Regularly inhaling these small and reactive compounds may not, in the long term, do you a lot of good. Industry needs solvents with none of the drawbacks of water and the rest of the molecular solvents. The properties of ionic liquids make them well-suited to slaking at least part of that commercial thirst.

Like their solid counterparts, liquid salts are made up of positively and negatively charged sub-units, or ions. In salt, the sodium ions have the positive charge and the chloride ions the negative. "Because of the way that ions bind together, they can't escape from each other," says Dr Welton. "At room temperature they don't evaporate at all."

At Queen's University, Belfast, Ken Seddon has spent the past couple of decades working on ionic liquids. His aim is to take them from the laboratory to the industrial pilot plant. His group, the Queen's University Ionic Liquid Laboratories (Quill) has the backing of a score of chemical and drugs companies, each contributing Pounds 20,000 annually. In return for this, they get a say in how Quill targets its research.

There is general agreement among academics that industry is now alive to the potential of ionic liquids. The French Petroleum Institute has developed a pilot plant that uses them in a process for linking small molecules to form larger ones.

Professor Seddon says that many standard chemical processes operate as well or even better when the reactants are dissolved in ionic liquids. For example, chemical reactions that need to be catalysed will often occur at a lower temperature and with a better yield if the reactions takes place in an ionic solvent. At 80x C the Friedel-Crafts reaction - a key step in, among other things, the cracking of petroleum - takes eight hours and produces an 80 per cent yield. Using ionic liquids at 0x C, the same reaction will take place in 30 seconds with a 98 per cent yield of a more homogeneous product.

Charles Gordon, of the department of pure and applied chemistry at Strathclyde University, sees ionic liquids as having promise in many important chemical processes, especially catalytic reactions. But he does not envisage a complete switch. "I don't think they'll ever be cheaper than organic solvents," he says. "At the moment they're maybe ten to twenty times as expensive. On the other hand, they are easier to re-use."

Ionic liquids need not be lost or destroyed during use. "Therefore they can be considered as capital expenditure rather than as a consumable," says Professor Seddon.

Ionic liquids have become one of the players in what is referred to as "green chemistry" - less polluting and more sustainable.

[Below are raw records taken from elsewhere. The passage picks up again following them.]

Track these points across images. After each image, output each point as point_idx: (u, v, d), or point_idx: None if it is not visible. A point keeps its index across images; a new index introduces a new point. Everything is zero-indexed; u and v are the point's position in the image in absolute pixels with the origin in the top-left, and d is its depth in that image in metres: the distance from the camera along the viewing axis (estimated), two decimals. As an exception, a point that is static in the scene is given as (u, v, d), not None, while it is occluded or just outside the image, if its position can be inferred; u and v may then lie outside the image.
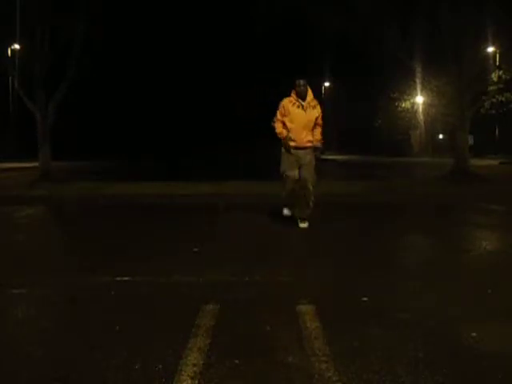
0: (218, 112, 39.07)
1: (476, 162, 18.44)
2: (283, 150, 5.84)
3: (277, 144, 5.98)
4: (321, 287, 3.44)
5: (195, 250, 4.61)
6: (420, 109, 25.46)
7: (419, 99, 24.32)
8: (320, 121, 5.88)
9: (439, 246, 5.06)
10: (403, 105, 25.41)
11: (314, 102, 5.81)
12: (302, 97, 5.72)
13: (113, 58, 17.49)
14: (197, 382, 2.08)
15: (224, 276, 3.71)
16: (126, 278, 3.65)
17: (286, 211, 5.96)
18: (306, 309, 2.95)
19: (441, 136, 42.67)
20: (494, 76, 14.12)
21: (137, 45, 23.95)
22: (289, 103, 5.76)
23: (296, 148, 5.76)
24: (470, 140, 18.23)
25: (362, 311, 2.93)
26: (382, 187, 10.97)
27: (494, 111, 18.65)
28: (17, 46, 13.66)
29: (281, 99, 5.90)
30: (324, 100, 44.64)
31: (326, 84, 44.44)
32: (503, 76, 14.21)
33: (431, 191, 10.31)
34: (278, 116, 5.79)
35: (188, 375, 2.13)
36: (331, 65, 37.15)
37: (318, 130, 5.89)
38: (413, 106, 25.66)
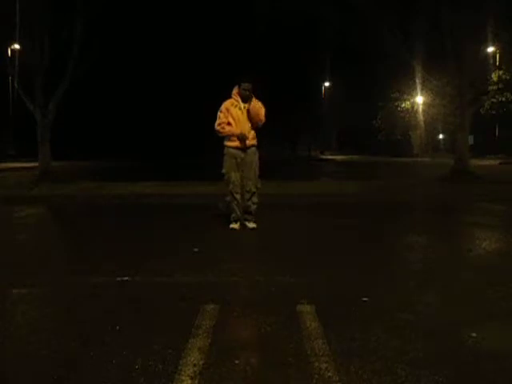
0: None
1: (476, 162, 18.46)
2: (226, 150, 5.73)
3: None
4: (321, 287, 3.44)
5: (195, 250, 4.61)
6: (420, 109, 25.47)
7: (419, 99, 24.34)
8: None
9: (439, 246, 5.06)
10: (403, 105, 25.44)
11: (257, 104, 5.68)
12: (244, 99, 5.64)
13: (113, 58, 17.50)
14: (197, 381, 2.08)
15: (224, 276, 3.72)
16: (125, 278, 3.65)
17: (232, 224, 5.74)
18: (305, 309, 2.95)
19: (441, 136, 42.68)
20: (494, 76, 14.15)
21: (136, 44, 23.97)
22: (230, 105, 5.67)
23: (237, 148, 5.67)
24: (470, 140, 18.25)
25: (362, 311, 2.93)
26: (381, 187, 10.97)
27: (493, 111, 18.66)
28: (17, 46, 13.66)
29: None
30: (324, 100, 44.76)
31: (326, 84, 44.47)
32: (503, 76, 14.24)
33: (431, 191, 10.31)
34: (223, 119, 5.65)
35: (188, 375, 2.13)
36: (331, 65, 37.15)
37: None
38: (413, 106, 25.67)
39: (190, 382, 2.08)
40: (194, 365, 2.22)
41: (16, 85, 12.77)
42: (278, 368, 2.20)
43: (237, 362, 2.26)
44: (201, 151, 34.21)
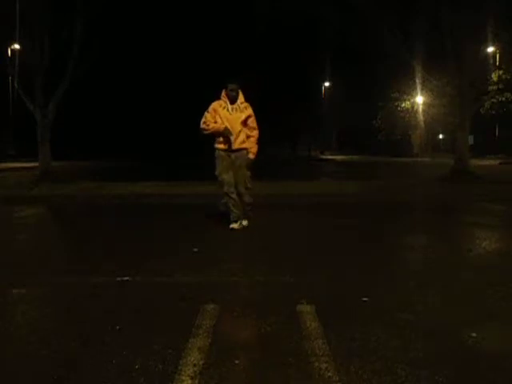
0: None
1: (476, 162, 18.45)
2: (216, 153, 5.73)
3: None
4: (321, 287, 3.44)
5: (195, 250, 4.61)
6: (420, 109, 25.50)
7: (419, 99, 24.37)
8: (252, 124, 5.74)
9: (439, 246, 5.06)
10: (403, 105, 25.48)
11: (244, 105, 5.69)
12: (231, 100, 5.65)
13: (113, 58, 17.50)
14: (197, 381, 2.08)
15: (224, 276, 3.72)
16: (125, 278, 3.65)
17: (232, 224, 5.72)
18: (305, 309, 2.95)
19: (441, 136, 42.70)
20: (494, 76, 14.16)
21: (136, 45, 23.97)
22: (218, 106, 5.67)
23: (224, 150, 5.66)
24: (470, 140, 18.25)
25: (362, 311, 2.93)
26: (381, 187, 10.97)
27: (493, 111, 18.67)
28: (17, 46, 13.67)
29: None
30: (324, 100, 44.76)
31: (326, 84, 44.49)
32: (503, 76, 14.25)
33: (431, 191, 10.31)
34: (209, 118, 5.65)
35: (188, 375, 2.13)
36: (331, 65, 37.19)
37: (251, 139, 5.74)
38: (413, 106, 25.70)
39: (190, 381, 2.08)
40: (194, 365, 2.22)
41: (16, 85, 12.76)
42: (278, 368, 2.20)
43: (237, 362, 2.26)
44: (200, 151, 34.16)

This has an obvious appeal to an industry all too aware of the public's suspicion of its activities.

Ionic liquids do have drawbacks. With most solvents, recovering whatever has been dissolved is straightforward: warm the mixture and the solvent will evaporate. Extracting something dissolved in an ionic solvent is not so simple. That said, Dr Welton has few doubts about the potential of ionic liquids - not least because of the extent to which their properties can be manipulated according to need. They are, he believes, the solvents in which many an industrial problem will eventually dissolve.